#### EXERCISE OBJECTIVE
The answer must be every line below that contains the string "wrist".

(Images with pose keypoints)
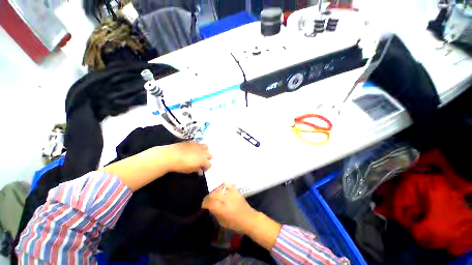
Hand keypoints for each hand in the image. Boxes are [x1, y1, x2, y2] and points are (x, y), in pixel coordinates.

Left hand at [164, 141, 211, 174]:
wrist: (170, 156)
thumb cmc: (180, 166)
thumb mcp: (189, 170)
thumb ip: (197, 170)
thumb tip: (200, 171)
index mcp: (203, 160)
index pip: (209, 164)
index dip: (206, 167)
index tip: (202, 169)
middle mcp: (203, 152)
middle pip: (209, 154)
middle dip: (207, 158)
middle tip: (202, 161)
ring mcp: (198, 145)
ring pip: (206, 147)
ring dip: (204, 151)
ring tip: (200, 154)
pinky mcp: (192, 142)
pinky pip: (198, 143)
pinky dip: (198, 146)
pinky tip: (194, 149)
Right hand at [202, 184, 258, 233]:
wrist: (249, 218)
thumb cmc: (236, 224)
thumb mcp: (222, 222)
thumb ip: (215, 213)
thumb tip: (209, 207)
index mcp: (223, 209)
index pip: (210, 202)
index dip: (205, 203)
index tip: (203, 205)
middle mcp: (227, 199)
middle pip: (214, 194)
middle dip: (208, 197)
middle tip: (207, 200)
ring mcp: (232, 193)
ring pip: (219, 188)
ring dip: (214, 192)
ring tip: (213, 195)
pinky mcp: (236, 190)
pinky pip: (227, 185)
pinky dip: (222, 187)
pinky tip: (220, 190)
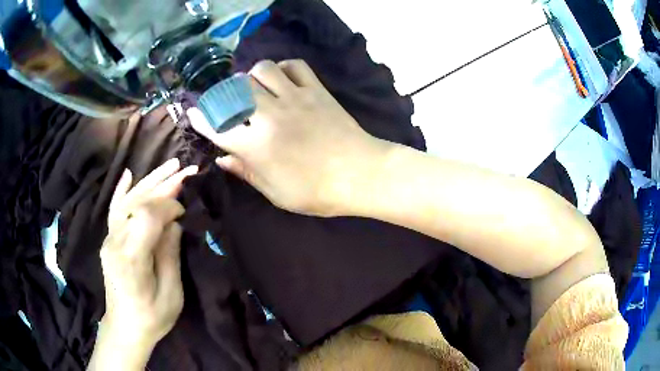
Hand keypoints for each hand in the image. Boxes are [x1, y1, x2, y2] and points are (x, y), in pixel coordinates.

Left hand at [89, 159, 196, 369]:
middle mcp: (115, 241)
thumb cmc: (152, 317)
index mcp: (131, 258)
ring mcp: (109, 238)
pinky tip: (129, 174)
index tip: (186, 210)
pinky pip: (114, 209)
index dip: (169, 205)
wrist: (125, 326)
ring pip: (128, 200)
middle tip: (187, 170)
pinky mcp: (108, 239)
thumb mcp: (171, 293)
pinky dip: (122, 190)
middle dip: (164, 185)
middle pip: (138, 202)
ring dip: (150, 181)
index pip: (147, 215)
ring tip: (171, 165)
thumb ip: (170, 254)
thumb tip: (175, 222)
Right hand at [188, 59, 391, 216]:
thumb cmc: (317, 192)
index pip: (217, 126)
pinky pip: (294, 65)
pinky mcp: (316, 89)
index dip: (201, 118)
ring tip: (256, 89)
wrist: (361, 174)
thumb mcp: (276, 193)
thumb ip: (246, 172)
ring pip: (262, 69)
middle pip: (235, 90)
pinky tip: (283, 80)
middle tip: (229, 103)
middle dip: (225, 94)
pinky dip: (283, 68)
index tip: (194, 113)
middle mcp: (269, 115)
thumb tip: (222, 158)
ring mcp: (294, 97)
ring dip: (253, 76)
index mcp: (256, 146)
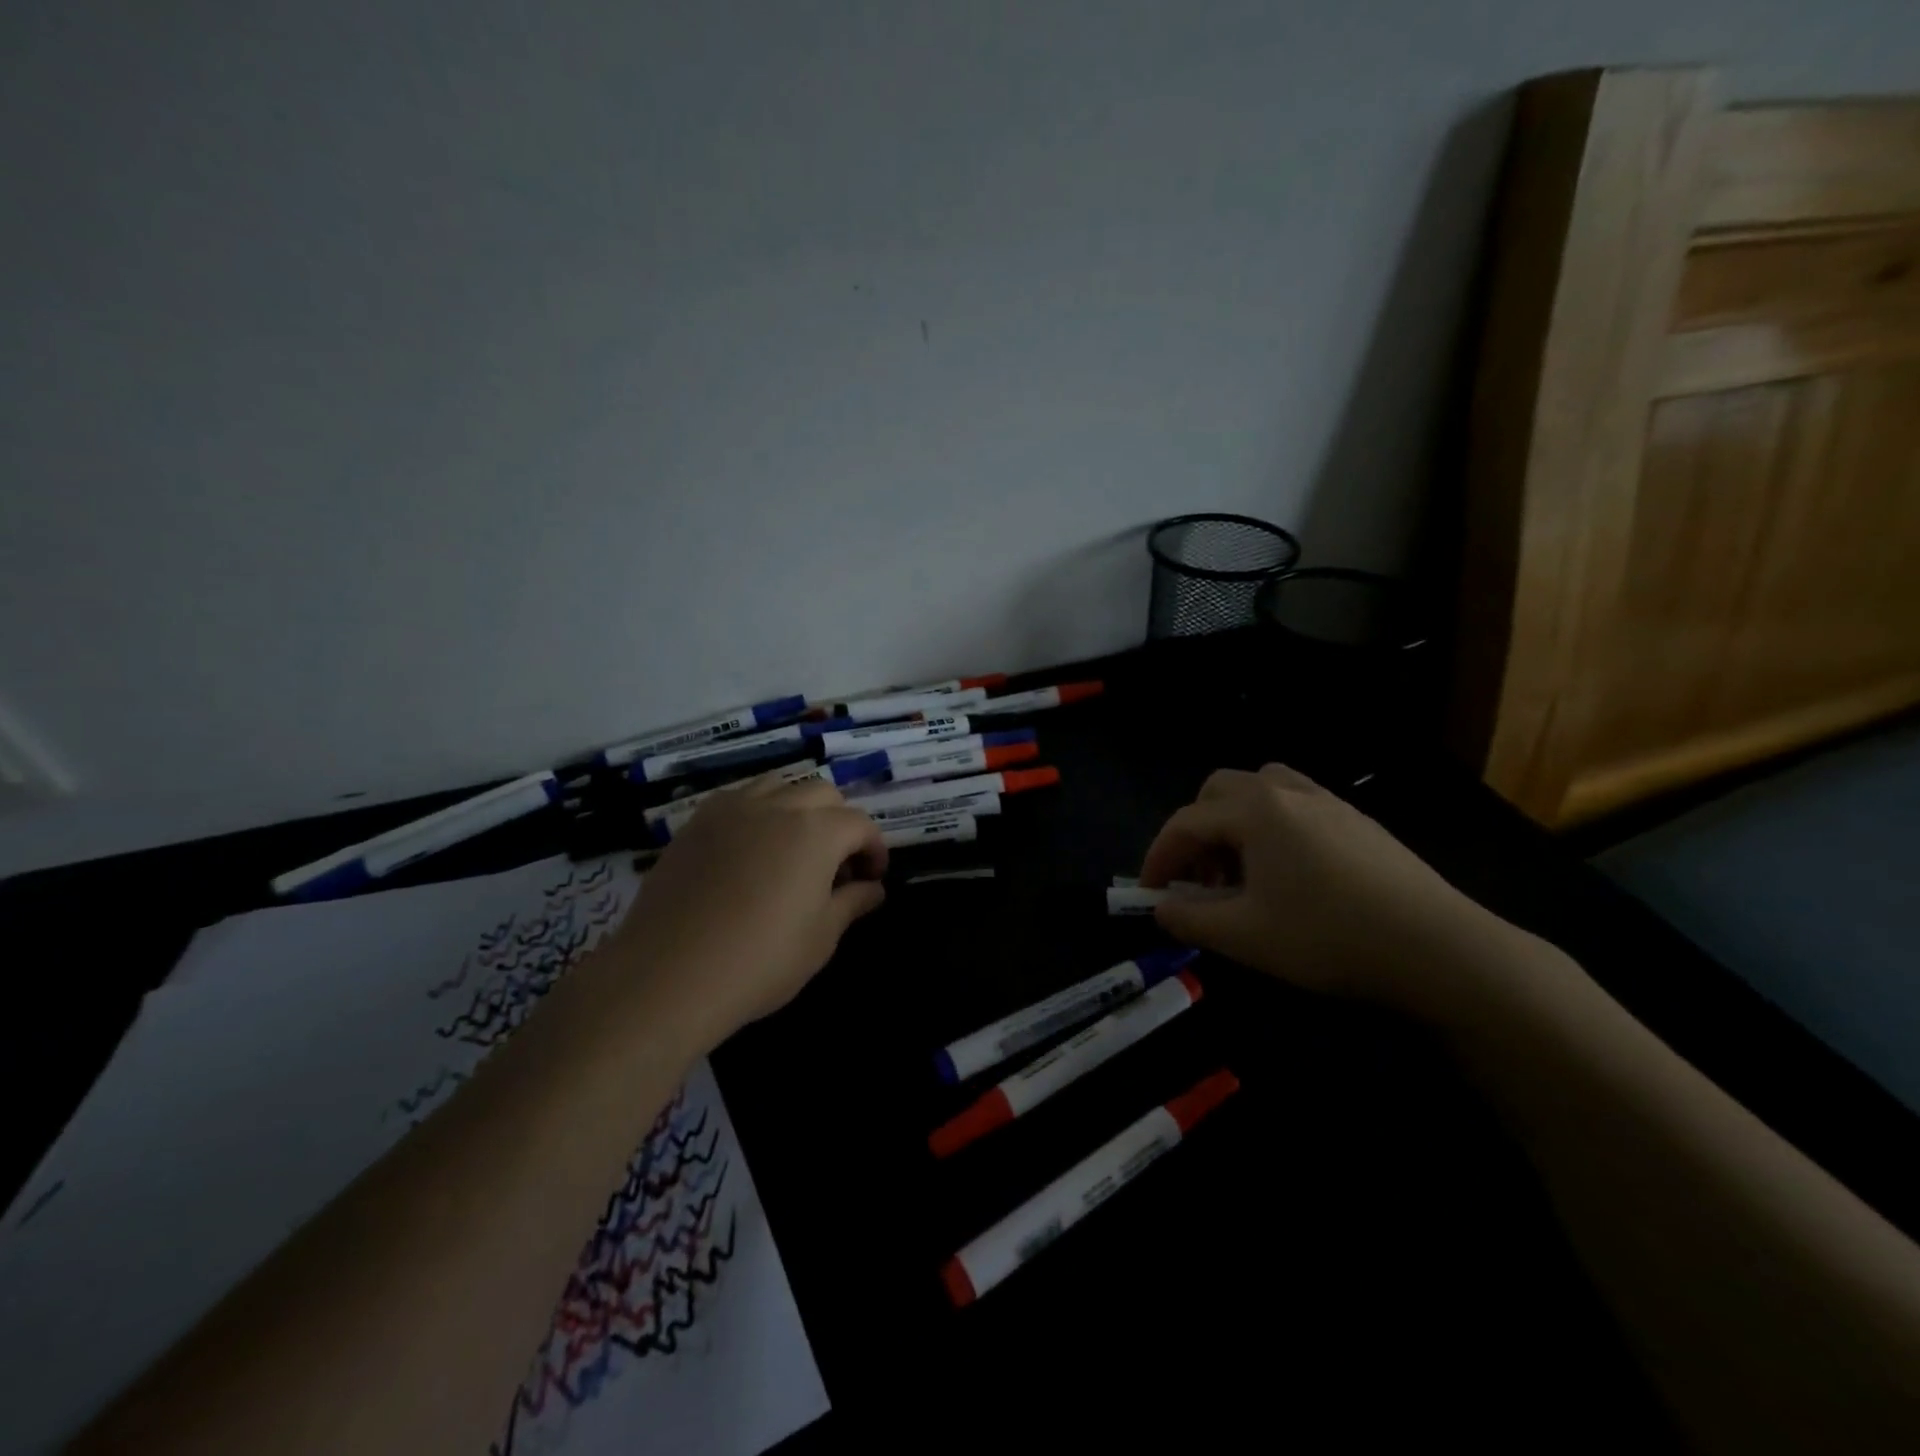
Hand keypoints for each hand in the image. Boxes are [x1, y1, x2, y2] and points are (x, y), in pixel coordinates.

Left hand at [608, 772, 887, 1052]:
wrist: (669, 974)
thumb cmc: (760, 961)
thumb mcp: (821, 938)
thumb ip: (852, 903)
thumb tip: (874, 889)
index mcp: (817, 831)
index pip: (860, 824)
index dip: (874, 849)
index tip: (872, 878)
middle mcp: (778, 806)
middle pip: (823, 794)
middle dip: (839, 822)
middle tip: (835, 864)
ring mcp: (732, 809)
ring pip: (780, 785)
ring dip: (798, 807)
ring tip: (793, 846)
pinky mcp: (697, 822)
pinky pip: (739, 798)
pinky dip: (757, 811)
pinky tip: (750, 847)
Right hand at [1139, 764, 1502, 1010]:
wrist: (1439, 948)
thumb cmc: (1328, 936)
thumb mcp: (1244, 936)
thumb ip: (1190, 918)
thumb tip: (1161, 907)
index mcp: (1255, 810)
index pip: (1186, 823)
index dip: (1159, 857)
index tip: (1149, 894)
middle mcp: (1287, 792)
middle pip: (1219, 791)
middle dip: (1196, 832)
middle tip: (1198, 879)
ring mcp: (1328, 802)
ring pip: (1261, 790)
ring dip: (1234, 823)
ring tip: (1241, 872)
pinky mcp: (1359, 822)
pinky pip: (1296, 806)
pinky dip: (1272, 828)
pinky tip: (1289, 875)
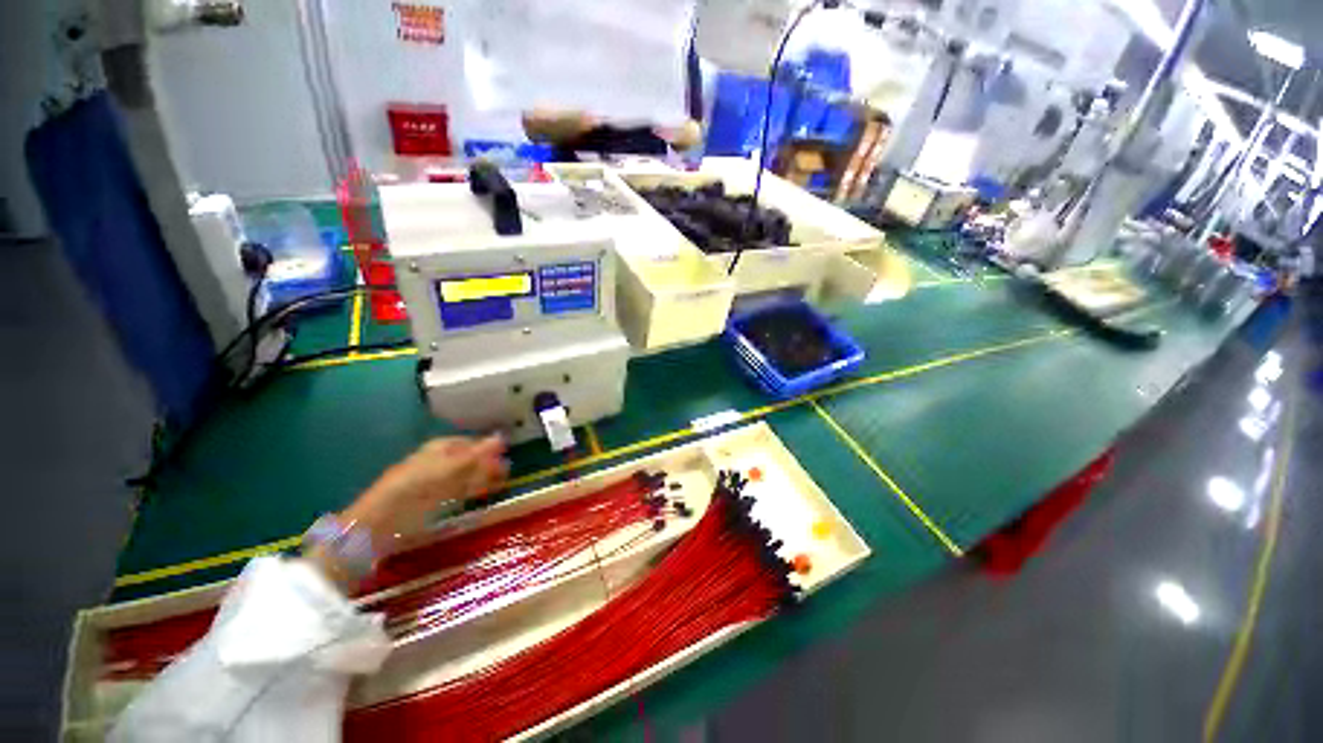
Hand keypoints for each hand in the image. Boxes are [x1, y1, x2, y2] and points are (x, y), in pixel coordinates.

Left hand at [341, 436, 507, 552]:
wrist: (379, 525)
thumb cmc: (415, 488)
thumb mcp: (449, 467)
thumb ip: (477, 454)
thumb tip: (502, 436)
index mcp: (439, 449)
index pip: (469, 444)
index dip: (487, 448)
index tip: (506, 454)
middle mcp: (437, 462)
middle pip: (467, 460)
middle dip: (486, 465)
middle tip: (507, 473)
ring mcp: (433, 484)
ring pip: (464, 477)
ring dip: (482, 479)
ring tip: (500, 485)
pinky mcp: (430, 504)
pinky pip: (457, 493)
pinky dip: (471, 492)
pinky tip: (480, 496)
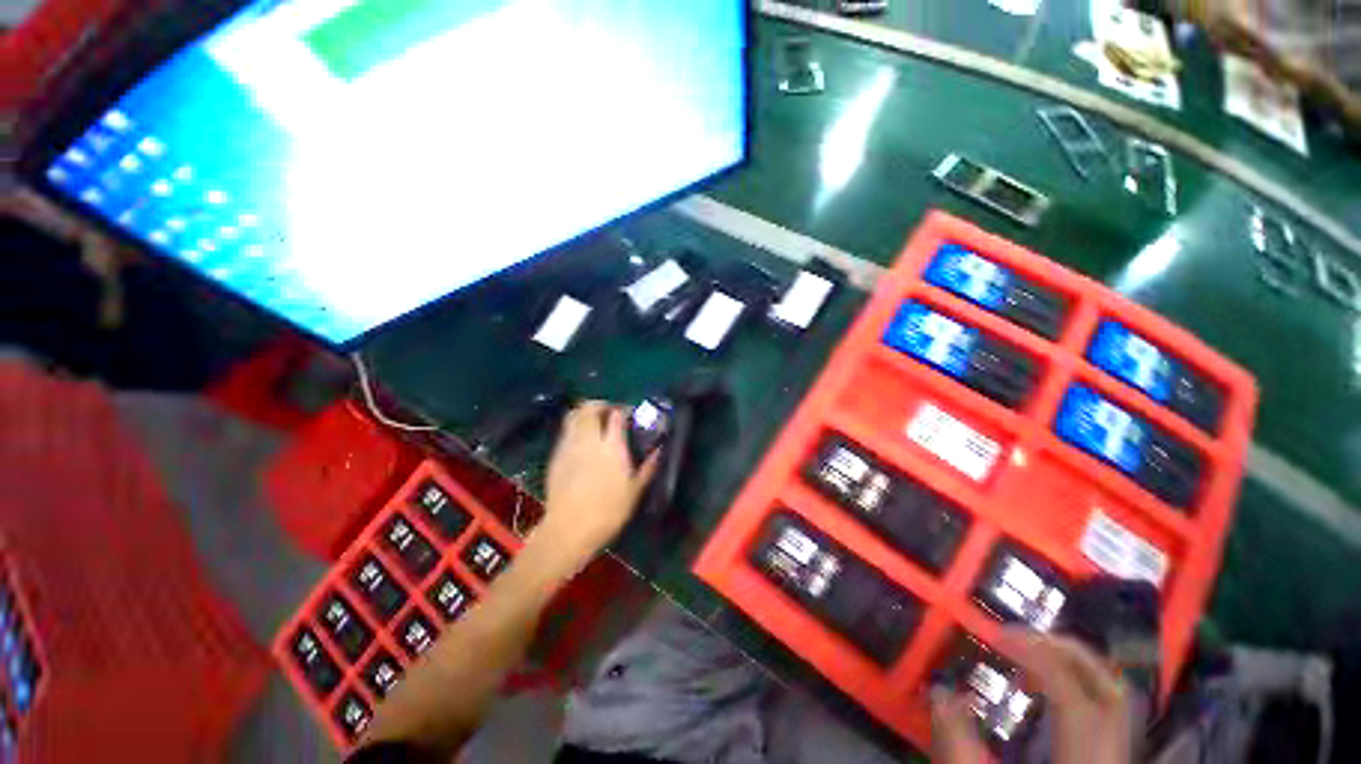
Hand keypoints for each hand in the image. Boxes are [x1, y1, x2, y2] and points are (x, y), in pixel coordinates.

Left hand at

#### SOLUTION
wrist: (170, 156)
wrist: (249, 218)
wrist: (125, 326)
wrist: (361, 174)
wrist: (669, 974)
wrist: (1439, 948)
wrist: (379, 525)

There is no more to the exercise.